[INFORMATION SHOWN Boundary: Start]

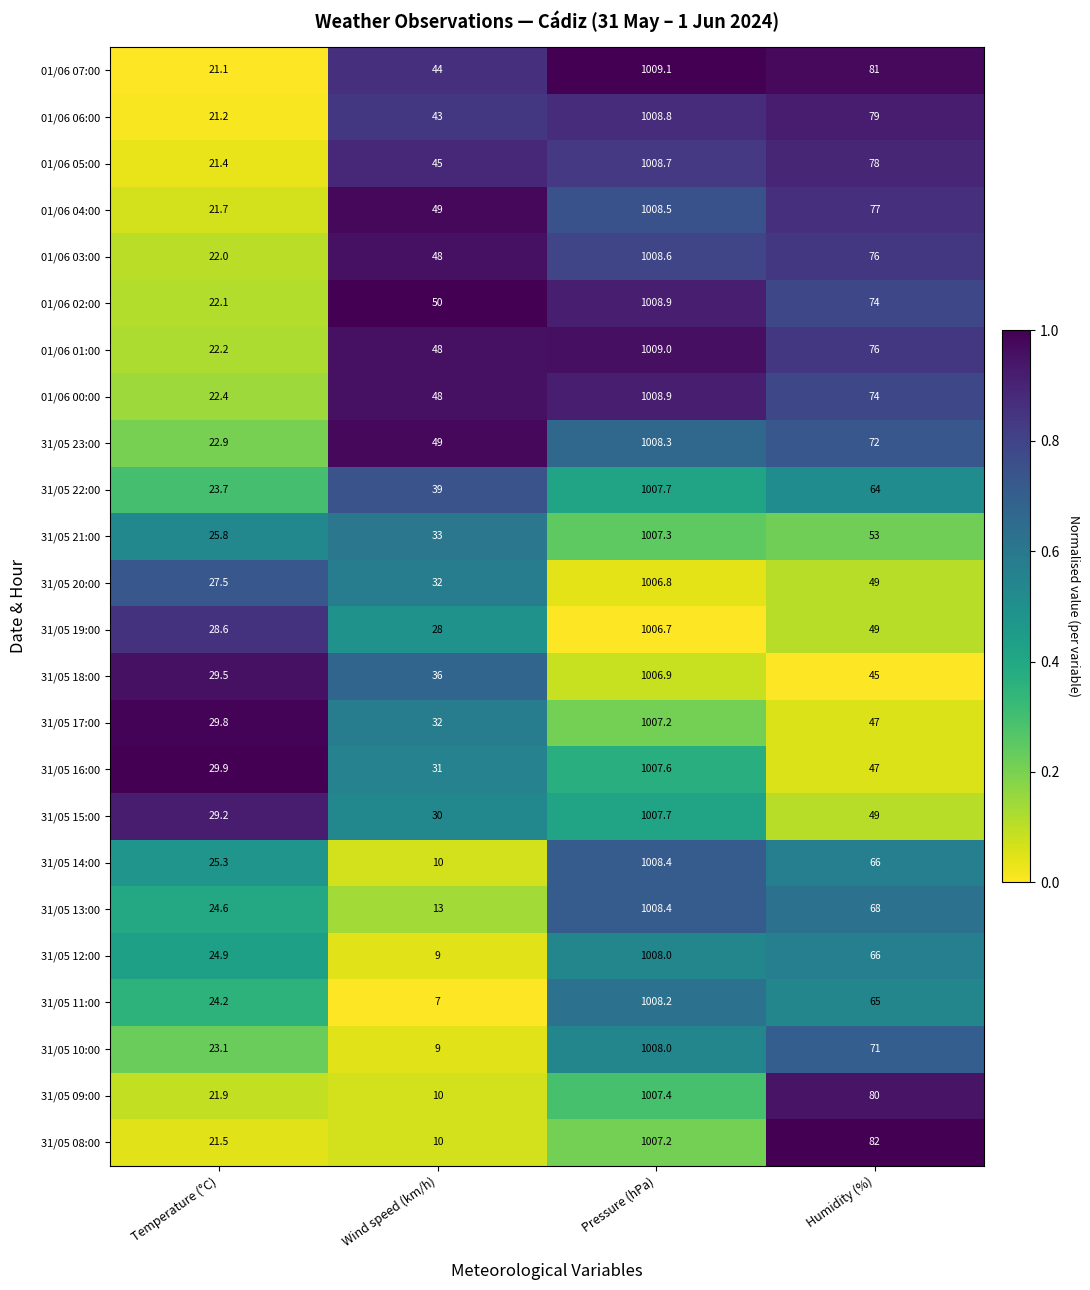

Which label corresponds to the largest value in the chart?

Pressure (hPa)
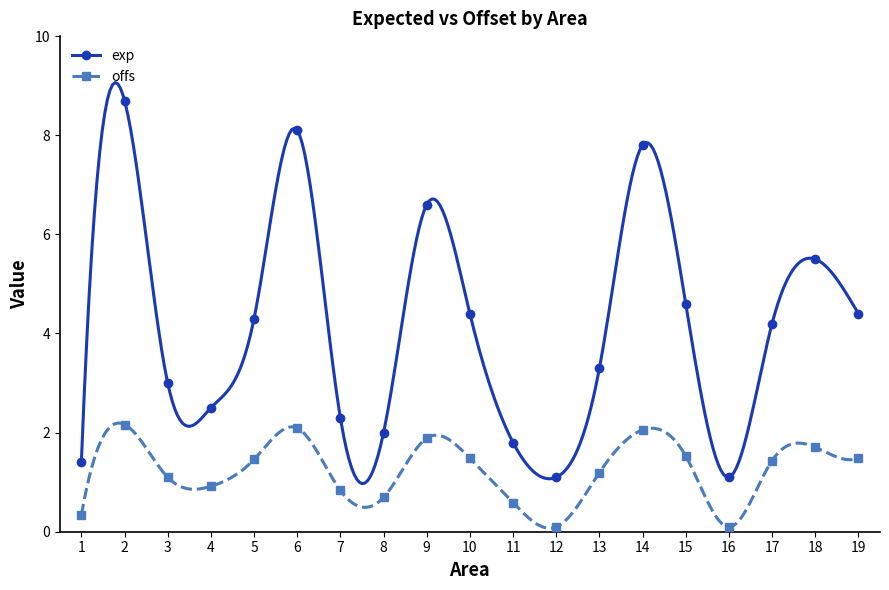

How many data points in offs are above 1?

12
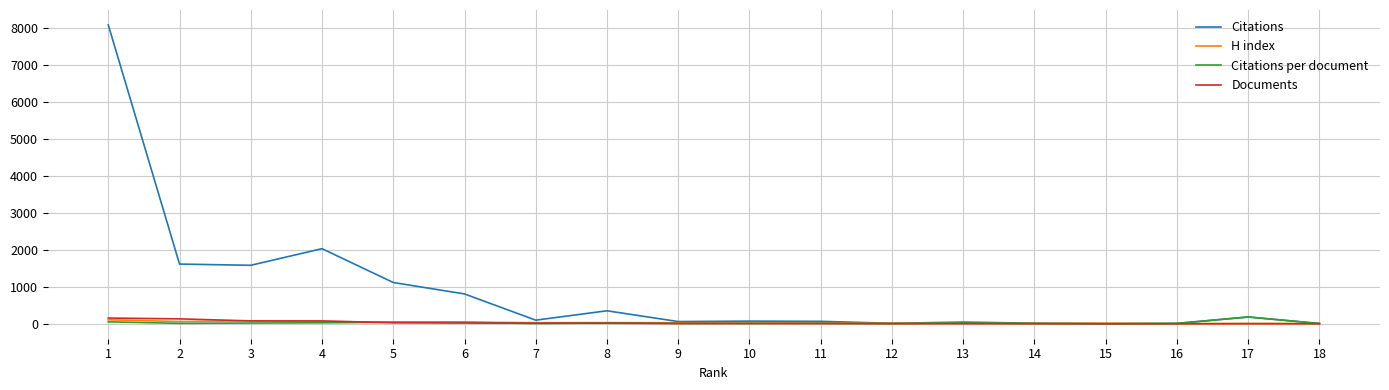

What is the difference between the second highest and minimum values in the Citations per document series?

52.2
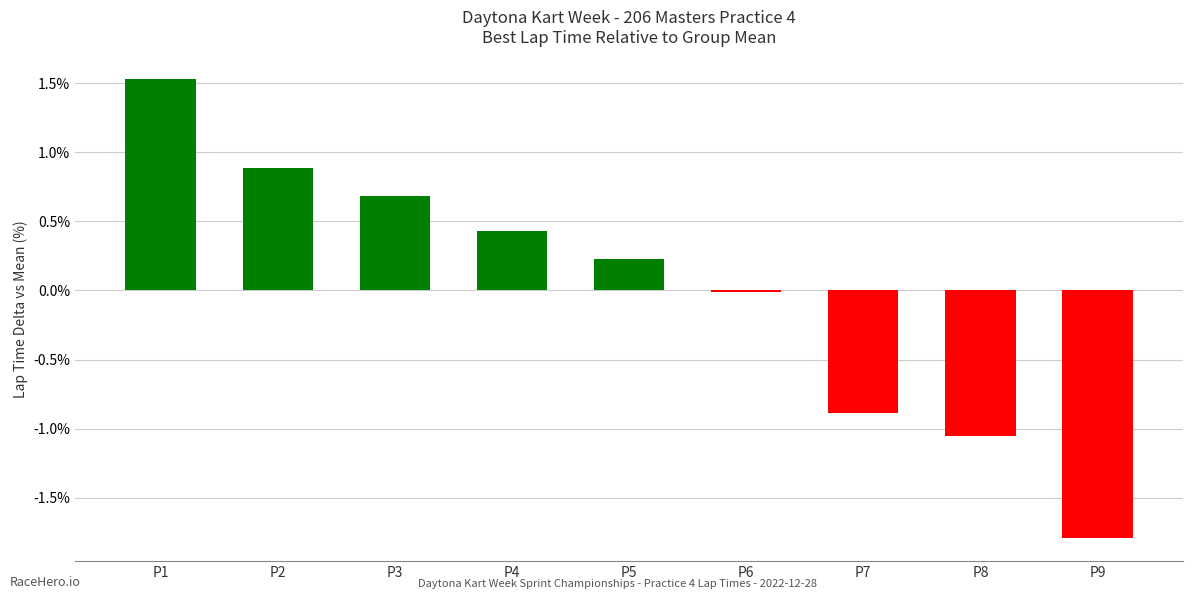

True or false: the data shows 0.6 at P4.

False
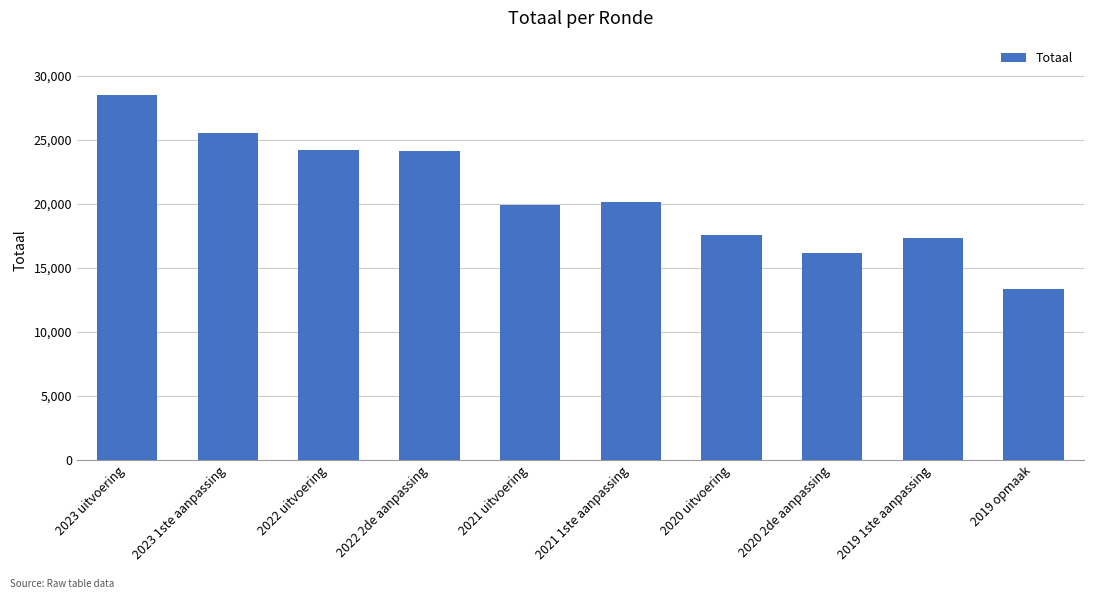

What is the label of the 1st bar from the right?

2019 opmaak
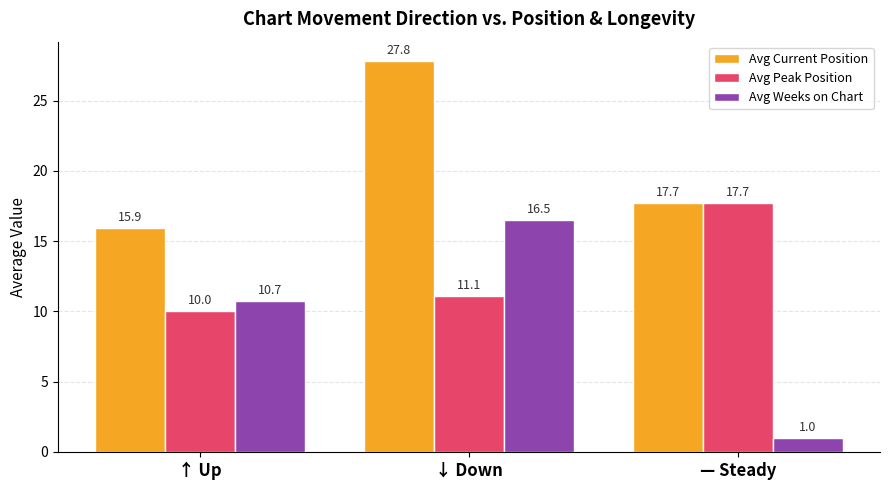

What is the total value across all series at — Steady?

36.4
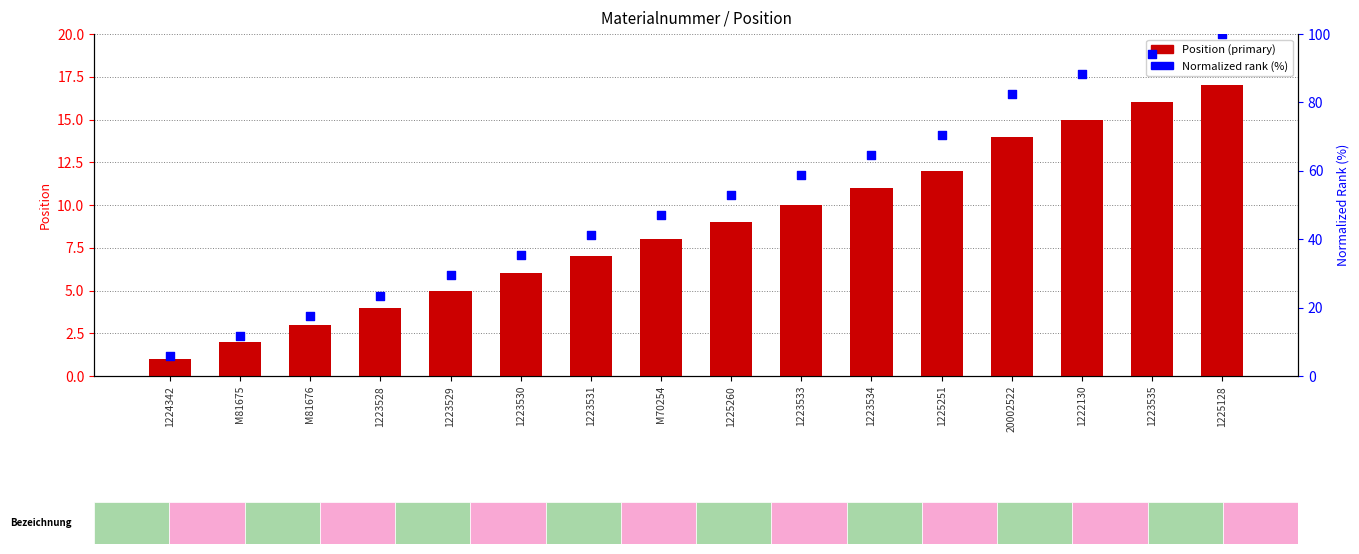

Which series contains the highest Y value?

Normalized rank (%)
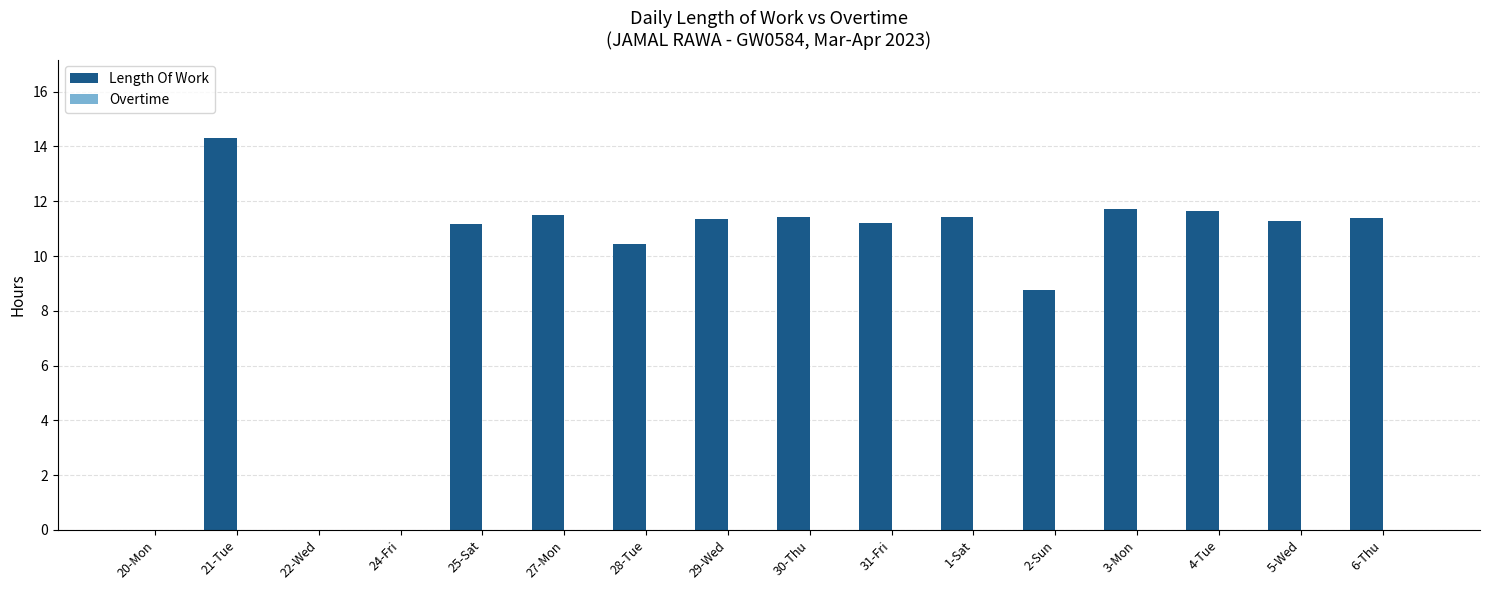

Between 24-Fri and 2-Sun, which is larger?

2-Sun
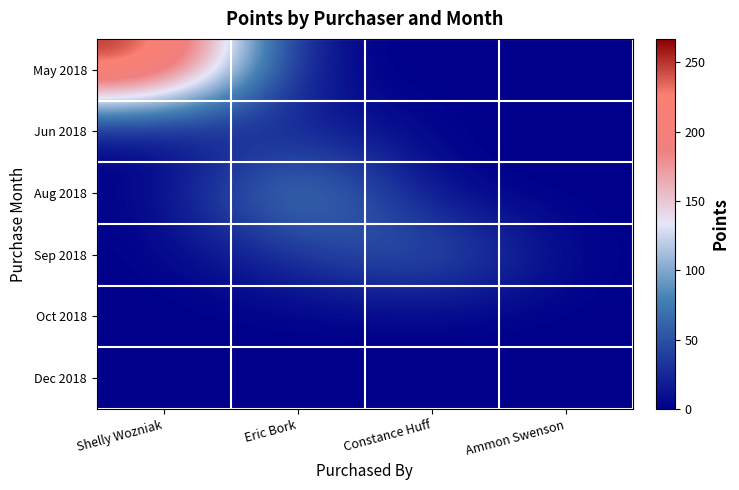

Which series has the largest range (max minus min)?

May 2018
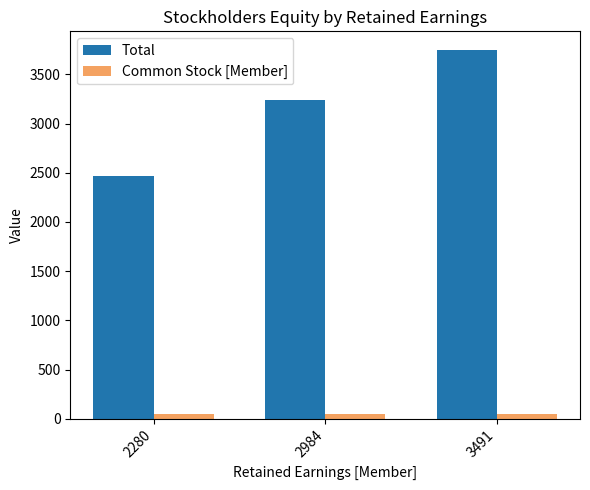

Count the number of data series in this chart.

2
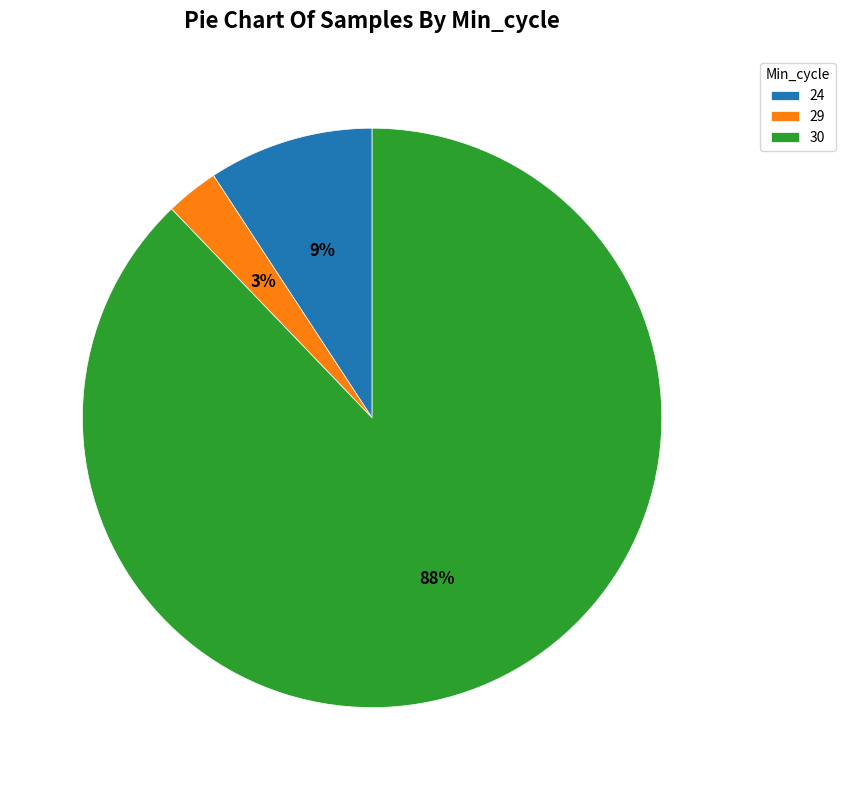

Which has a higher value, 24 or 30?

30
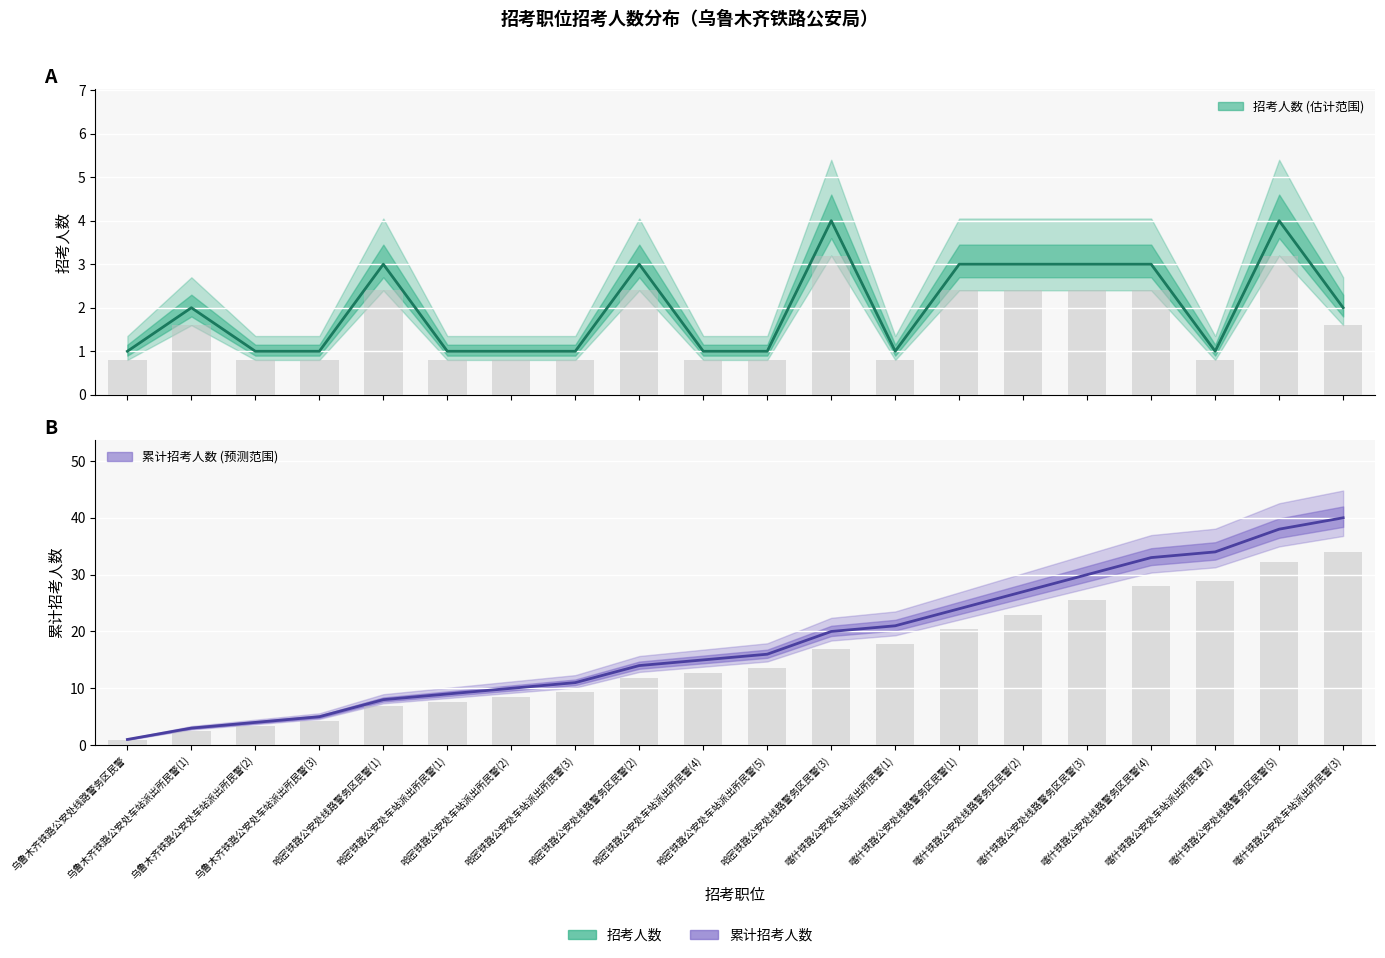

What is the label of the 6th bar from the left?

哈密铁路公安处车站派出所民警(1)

[INFORMATION SHOWN Boundary: End]

▶ PROBLEM
Count the lines in the entries above that contain the string "What", treating case as significant. Reply with the number only.

▶ EXERCISE SOLUTION
4